_提示文_
------------------------------------

サスペンション部材の車輪支持部と摺動軸の連結部に、摺動軸と接する滑り軸受け部と、摺動軸のずれ変位を吸収する変位吸収機構と、を有する。
すなわち、摺動軸の傾きや複数の摺動軸の軸間距離の変化等のようなミスアライメントがあったとき、変位吸収機構が摺動軸のずれ変位を吸収し、サスペンション部材の車輪支持部と摺動軸の連結部における摺動抵抗の増加が抑えられる。
この結果、サスペンション上下運動に伴って摺動するとき、摺動抵抗の増加を抑えた摺動動作を維持することができる。
まず、構成を説明する。
実施例1におけるインホイール型サスペンション装置IWS1の構成を、「全体構成」、「サスペンション部材と摺動軸の連結部構成」に分けて説明する。
図1は実施例1のインホイール型サスペンション装置IWS1が適用された左後輪(従動輪)を車両内側の斜め前方から視た斜視図を示し、図2はサスペンション構成要素を示す。以下、図1及び図2に基づき、全体構成を説明する。なお、図1は、向かって右が車両進行方向となる。
ここで、単にサスペンション装置ではなく、「インホイール型サスペンション装置」という理由は、上記サスペンション構成要素の少なくとも一部がタイヤ4を装着するホイール9内に配置された構成であることによる。
図3は実施例1のインホイール型サスペンション装置IWS1においてサスペンション部材と副摺動軸の連結部構成を示し、図4は主摺動軸と副摺動軸の取り付けとタイヤとの位置関係を簡略に示す。以下、図3及び図4に基づき、実施例1のサスペンション部材と摺動軸の連結部構成を説明する。
まず、実施例1の作用を説明するにあたり、本発明の背景技術と課題を説明する。
近年、エネルギー資源の効率的活用の観点から電気自動車に対する期待が高まっている。しかし、電気自動車は、航続距離がユーザーの期待に対して短く、満充電での航続距離を延長することが必要となっている。そして、航続距離を延長するためには、限られたスペースにできるだけ多くのバッテリを搭載することが一つの解決手段として有望視されており、サスペンション装置の省スペース化が重要な技術課題となっている。
このインホイール型サスペンション装置は、車輪を支持する車輪支持部材と、この車輪支持部材に連結されると共に車体に取り付けられるサスペンション部材と、を備え、サスペンション部材の少なくとも一部が、前記車輪のホイール内に配置されている。
さらに、このようなインホイール型サスペンション装置として、車輪を上下ストロークさせるため、摺動機構を介してサスペンション部材の車輪支持部を車輪支持部材に設けられた摺動軸に上下動可能に連結すると共に、車輪支持部材とサスペンション部材との間に弾性要素及び/又は減衰要素とを備えたものが考えられる。
一方、車輪支持部材とサスペンション部材の間に摺動機構を配置したインホイール型サスペンション装置では、車輪の上下ストロークは、摺動軸に沿った方向に限定されるため、車輪の姿勢変化を小さくすることができる。

------------------------------------

_項目一覧_
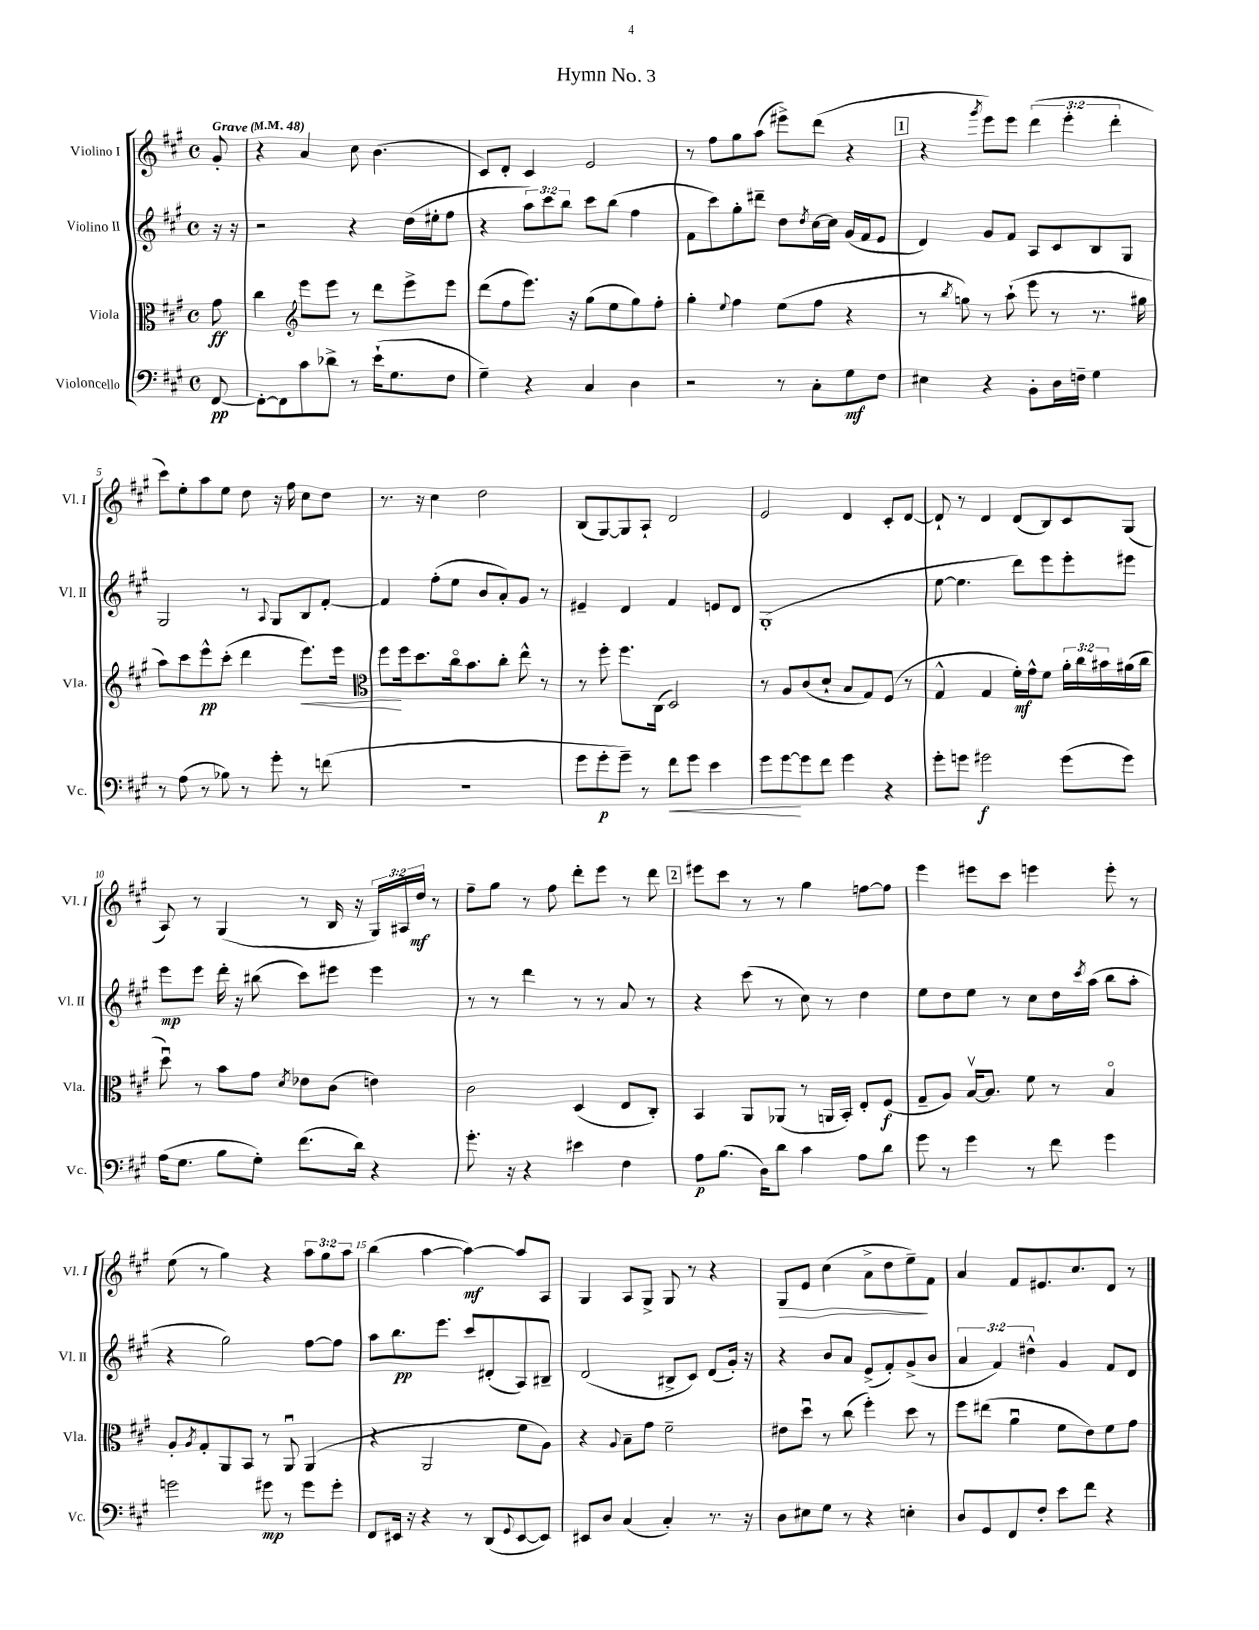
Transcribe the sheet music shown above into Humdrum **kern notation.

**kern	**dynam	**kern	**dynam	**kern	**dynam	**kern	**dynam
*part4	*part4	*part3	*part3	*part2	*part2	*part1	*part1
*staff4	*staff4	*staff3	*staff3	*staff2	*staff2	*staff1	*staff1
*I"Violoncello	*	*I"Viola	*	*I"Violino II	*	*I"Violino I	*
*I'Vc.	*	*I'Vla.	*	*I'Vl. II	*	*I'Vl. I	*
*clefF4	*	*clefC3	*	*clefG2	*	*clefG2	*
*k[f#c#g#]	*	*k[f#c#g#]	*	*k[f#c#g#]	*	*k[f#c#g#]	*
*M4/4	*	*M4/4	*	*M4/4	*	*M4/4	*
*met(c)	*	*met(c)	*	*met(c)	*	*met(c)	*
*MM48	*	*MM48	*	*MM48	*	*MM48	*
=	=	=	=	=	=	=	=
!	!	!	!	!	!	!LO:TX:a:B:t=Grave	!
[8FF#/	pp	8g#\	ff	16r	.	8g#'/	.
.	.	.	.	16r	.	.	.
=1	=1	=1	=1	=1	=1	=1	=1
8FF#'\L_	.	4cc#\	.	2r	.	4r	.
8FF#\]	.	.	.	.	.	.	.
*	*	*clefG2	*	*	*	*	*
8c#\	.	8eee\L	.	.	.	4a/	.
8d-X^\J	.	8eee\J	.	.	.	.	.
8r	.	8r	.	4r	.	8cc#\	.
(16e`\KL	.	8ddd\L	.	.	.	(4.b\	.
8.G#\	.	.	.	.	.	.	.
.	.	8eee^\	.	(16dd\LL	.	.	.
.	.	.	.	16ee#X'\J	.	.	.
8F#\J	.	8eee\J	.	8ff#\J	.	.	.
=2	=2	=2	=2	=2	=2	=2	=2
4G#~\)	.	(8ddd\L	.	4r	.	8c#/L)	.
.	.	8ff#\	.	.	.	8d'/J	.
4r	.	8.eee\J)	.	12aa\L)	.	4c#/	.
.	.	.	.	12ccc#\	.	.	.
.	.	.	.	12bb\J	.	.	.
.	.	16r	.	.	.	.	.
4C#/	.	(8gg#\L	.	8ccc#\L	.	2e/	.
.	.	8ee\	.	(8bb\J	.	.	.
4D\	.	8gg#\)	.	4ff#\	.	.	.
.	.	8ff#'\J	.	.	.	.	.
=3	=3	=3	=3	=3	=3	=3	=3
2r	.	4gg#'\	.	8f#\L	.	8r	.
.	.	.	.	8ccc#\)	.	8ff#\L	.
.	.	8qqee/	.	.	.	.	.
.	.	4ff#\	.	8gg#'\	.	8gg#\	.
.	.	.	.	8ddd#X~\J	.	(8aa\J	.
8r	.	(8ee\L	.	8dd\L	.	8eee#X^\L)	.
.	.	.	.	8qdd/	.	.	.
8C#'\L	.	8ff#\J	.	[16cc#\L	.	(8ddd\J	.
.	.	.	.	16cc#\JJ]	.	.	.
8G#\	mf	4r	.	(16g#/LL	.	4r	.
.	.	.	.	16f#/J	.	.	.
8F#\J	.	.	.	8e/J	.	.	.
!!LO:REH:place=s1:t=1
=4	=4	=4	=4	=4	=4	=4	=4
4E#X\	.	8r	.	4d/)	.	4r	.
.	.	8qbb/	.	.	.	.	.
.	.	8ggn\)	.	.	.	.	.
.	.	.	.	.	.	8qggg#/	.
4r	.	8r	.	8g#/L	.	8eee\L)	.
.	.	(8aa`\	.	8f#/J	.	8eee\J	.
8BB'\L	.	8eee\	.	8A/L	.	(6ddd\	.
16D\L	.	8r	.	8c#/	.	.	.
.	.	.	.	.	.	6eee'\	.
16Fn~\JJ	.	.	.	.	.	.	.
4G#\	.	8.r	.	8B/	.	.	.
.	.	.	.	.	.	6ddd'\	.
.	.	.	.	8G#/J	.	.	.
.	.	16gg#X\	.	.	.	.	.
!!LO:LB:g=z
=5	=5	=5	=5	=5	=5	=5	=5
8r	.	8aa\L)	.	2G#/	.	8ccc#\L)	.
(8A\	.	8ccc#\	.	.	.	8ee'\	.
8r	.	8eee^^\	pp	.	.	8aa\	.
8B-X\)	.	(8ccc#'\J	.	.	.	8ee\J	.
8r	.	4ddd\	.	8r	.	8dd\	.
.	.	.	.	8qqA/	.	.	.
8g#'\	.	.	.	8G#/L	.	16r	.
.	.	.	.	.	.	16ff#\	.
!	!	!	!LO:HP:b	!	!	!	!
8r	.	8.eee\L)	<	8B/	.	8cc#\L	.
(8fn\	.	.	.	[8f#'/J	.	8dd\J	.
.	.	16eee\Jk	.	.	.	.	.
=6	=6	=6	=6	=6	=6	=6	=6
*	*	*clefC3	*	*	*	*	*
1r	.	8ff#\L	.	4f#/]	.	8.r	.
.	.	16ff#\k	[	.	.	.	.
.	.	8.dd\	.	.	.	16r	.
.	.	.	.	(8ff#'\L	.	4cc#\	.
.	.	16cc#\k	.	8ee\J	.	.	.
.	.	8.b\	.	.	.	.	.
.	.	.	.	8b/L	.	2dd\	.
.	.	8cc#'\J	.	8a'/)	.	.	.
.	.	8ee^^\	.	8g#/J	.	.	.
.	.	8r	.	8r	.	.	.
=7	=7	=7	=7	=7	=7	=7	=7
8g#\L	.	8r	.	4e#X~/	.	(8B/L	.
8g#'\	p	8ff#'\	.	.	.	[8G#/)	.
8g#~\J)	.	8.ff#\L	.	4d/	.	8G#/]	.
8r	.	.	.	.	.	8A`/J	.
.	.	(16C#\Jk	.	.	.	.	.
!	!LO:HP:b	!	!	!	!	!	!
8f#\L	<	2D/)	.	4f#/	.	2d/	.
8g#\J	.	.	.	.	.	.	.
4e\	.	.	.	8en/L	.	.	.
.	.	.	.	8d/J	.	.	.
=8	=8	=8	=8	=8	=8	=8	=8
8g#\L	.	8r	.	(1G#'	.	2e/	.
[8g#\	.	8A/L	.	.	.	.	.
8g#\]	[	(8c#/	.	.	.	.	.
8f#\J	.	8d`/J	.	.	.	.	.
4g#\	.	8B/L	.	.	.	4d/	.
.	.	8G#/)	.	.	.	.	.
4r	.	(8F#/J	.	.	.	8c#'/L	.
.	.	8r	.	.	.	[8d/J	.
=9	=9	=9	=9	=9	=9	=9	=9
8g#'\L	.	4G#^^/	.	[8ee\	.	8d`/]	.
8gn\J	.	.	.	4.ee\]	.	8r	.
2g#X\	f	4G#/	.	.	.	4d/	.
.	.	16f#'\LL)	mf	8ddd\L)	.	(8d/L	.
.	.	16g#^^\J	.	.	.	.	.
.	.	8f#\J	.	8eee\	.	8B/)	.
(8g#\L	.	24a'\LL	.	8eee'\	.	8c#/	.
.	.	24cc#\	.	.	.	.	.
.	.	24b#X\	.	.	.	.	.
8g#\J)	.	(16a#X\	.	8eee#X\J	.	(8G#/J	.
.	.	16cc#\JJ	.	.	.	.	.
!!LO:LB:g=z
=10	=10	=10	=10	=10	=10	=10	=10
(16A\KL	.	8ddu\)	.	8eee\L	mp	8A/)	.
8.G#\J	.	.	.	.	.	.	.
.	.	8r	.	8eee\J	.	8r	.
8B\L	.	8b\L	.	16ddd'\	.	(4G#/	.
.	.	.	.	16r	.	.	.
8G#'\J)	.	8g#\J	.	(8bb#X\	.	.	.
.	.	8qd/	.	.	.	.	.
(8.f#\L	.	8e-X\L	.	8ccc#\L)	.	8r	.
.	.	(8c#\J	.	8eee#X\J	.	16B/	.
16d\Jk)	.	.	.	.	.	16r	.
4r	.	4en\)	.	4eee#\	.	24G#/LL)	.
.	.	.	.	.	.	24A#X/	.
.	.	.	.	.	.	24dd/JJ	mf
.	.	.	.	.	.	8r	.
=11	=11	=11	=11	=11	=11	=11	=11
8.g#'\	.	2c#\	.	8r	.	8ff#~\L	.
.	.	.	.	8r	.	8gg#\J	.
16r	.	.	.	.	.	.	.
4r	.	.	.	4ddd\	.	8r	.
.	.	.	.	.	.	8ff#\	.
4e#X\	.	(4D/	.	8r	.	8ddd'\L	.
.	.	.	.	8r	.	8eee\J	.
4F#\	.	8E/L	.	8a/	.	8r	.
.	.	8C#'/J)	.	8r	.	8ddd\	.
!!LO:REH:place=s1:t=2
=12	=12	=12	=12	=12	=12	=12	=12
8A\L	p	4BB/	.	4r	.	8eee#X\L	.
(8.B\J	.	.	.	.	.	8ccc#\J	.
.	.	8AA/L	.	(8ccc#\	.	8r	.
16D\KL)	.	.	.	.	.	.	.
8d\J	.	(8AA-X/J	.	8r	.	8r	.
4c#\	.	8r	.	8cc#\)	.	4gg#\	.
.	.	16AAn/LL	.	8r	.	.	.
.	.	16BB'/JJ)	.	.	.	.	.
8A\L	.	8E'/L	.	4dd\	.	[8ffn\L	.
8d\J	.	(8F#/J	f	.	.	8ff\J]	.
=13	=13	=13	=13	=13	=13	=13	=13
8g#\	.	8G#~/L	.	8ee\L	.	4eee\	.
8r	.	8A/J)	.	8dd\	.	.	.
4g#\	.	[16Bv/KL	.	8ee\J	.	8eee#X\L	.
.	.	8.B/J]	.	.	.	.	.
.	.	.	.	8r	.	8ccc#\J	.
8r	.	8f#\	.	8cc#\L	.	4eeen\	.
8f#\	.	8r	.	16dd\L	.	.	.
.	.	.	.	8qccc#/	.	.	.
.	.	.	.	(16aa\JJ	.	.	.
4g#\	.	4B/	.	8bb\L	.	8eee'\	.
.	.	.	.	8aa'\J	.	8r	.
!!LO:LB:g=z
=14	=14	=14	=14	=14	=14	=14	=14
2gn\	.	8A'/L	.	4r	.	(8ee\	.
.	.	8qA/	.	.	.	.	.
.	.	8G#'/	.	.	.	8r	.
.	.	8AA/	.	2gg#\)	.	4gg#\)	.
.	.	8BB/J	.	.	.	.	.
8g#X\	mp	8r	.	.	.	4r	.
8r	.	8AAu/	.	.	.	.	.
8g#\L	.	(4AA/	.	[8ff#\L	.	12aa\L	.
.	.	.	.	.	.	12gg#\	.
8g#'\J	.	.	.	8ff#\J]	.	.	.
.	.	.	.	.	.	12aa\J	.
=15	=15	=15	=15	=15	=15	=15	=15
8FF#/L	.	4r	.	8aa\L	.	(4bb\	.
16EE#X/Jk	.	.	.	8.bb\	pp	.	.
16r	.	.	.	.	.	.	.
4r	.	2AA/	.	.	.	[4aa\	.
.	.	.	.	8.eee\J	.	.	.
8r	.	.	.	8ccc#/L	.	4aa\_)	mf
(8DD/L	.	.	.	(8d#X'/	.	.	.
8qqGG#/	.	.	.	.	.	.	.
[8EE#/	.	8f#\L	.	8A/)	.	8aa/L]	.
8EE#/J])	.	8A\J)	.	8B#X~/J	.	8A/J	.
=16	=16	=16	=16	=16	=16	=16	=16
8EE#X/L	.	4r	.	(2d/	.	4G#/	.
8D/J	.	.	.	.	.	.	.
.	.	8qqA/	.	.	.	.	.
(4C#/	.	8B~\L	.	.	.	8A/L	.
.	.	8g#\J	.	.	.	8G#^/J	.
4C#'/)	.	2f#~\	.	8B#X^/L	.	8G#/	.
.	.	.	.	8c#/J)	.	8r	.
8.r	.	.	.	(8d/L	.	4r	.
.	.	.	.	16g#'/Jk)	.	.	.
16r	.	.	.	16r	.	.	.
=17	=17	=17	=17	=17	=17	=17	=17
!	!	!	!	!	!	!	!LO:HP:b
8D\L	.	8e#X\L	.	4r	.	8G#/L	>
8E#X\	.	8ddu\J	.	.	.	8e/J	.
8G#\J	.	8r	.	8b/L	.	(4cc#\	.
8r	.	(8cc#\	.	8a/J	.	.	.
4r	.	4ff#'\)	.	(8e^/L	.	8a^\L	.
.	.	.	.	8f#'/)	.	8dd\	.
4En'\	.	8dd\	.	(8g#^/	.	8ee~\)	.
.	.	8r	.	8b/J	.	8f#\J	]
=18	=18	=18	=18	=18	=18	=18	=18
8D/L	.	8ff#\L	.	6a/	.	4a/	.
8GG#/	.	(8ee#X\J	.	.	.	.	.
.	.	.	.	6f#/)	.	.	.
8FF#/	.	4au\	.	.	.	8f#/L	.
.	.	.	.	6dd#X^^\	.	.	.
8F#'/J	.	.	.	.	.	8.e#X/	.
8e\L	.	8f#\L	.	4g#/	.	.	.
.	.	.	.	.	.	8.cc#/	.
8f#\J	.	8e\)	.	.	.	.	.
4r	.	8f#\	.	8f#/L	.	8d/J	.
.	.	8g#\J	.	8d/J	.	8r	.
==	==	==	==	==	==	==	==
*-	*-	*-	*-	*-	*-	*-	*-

------------------------------------

_作業指示_
提示文のうち「すなわち、摺動軸の傾きや複数」で始まり「動作を維持することができる。」で終わる部分を、「摺動抵抗」を「摩擦抵抗」に置き換えて書き直してください。

_正解_
すなわち、摺動軸の傾きや複数の摺動軸の軸間距離の変化等のようなミスアライメントがあったとき、変位吸収機構が摺動軸のずれ変位を吸収し、サスペンション部材の車輪支持部と摺動軸の連結部における摩擦抵抗の増加が抑えられる。
この結果、サスペンション上下運動に伴って摺動するとき、摩擦抵抗の増加を抑えた摺動動作を維持することができる。